Oklahoma City schedules groundbreaking for new downtown arena as demolition and design work near completion

A new venue planned across from Paycom Center
Oklahoma City is preparing for a groundbreaking ceremony for its new downtown arena, a city-owned venue planned for the former convention center site across the street from Paycom Center. The project is intended to replace Paycom Center as the city’s primary large-scale indoor sports and entertainment facility and is tied to a long-term commitment keeping the NBA’s Oklahoma City Thunder in the city through at least 2050.
How the project is funded and what voters approved
The arena plan follows a citywide vote held on Dec. 12, 2023, when residents approved a 1% sales tax for 72 months to finance construction of a new downtown arena. The measure was structured to maintain the city’s overall sales tax rate by scheduling the new tax to begin after an existing MAPS 4 sales tax ends on April 1, 2028. Under the public framework presented with the arena proposal, the Thunder ownership group is committed to a $50 million contribution toward construction, with additional project funding incorporating previously approved MAPS 4 dollars that had been designated for Paycom Center-related improvements and arena-related facilities.

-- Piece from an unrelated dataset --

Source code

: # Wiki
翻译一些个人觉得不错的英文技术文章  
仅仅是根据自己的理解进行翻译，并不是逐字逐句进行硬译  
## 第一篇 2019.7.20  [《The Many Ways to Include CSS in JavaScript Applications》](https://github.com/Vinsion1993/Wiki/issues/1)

Design direction and early project milestones
Conceptual design work has moved forward under a team that includes MANICA Architecture as design architect and TVS as architect of record. Early renderings and project descriptions released publicly emphasize a 360-degree glass curtain wall, outward-facing concourses designed to provide panoramic views, and an elevated main entrance on a podium. City and project materials have also described a fan-focused public realm element referred to as “Thunder Alley.”
The selected location—on the site of the former convention center—has already been the subject of demolition planning and early site preparation steps. City and partner communications have indicated demolition activity is expected to be completed by the end of 2025, positioning the project for a start of vertical construction in early 2026.
Construction delivery and oversight
The city has advanced the project using a construction manager at-risk (CMAR) delivery approach, intended to bring the contractor into the process during design and preconstruction while establishing a guaranteed maximum price later in development. A Flintco–Mortenson team has been identified as the construction manager for the arena.
- Project type: city-owned downtown arena replacing Paycom Center as the primary venue
- Site: former convention center property across from Paycom Center
- Key program elements: expanded concourses and public-facing design features; seating capacity and suite counts still subject to final design
- Schedule marker: groundbreaking planned during the first quarter of 2026
What comes next
The groundbreaking will serve as a public marker that the arena has moved from planning and procurement into construction. Final capacity, premium seating counts, and event infrastructure details remain expected to evolve as conceptual plans are refined into construction-ready documents, while the city continues to align the construction timeline with the longer-term sales tax funding schedule approved by voters.
Groundbreaking ceremonies typically signal that major site work is complete and that the project has cleared key design, contracting, and financing checkpoints—elements that are now converging for the new downtown arena.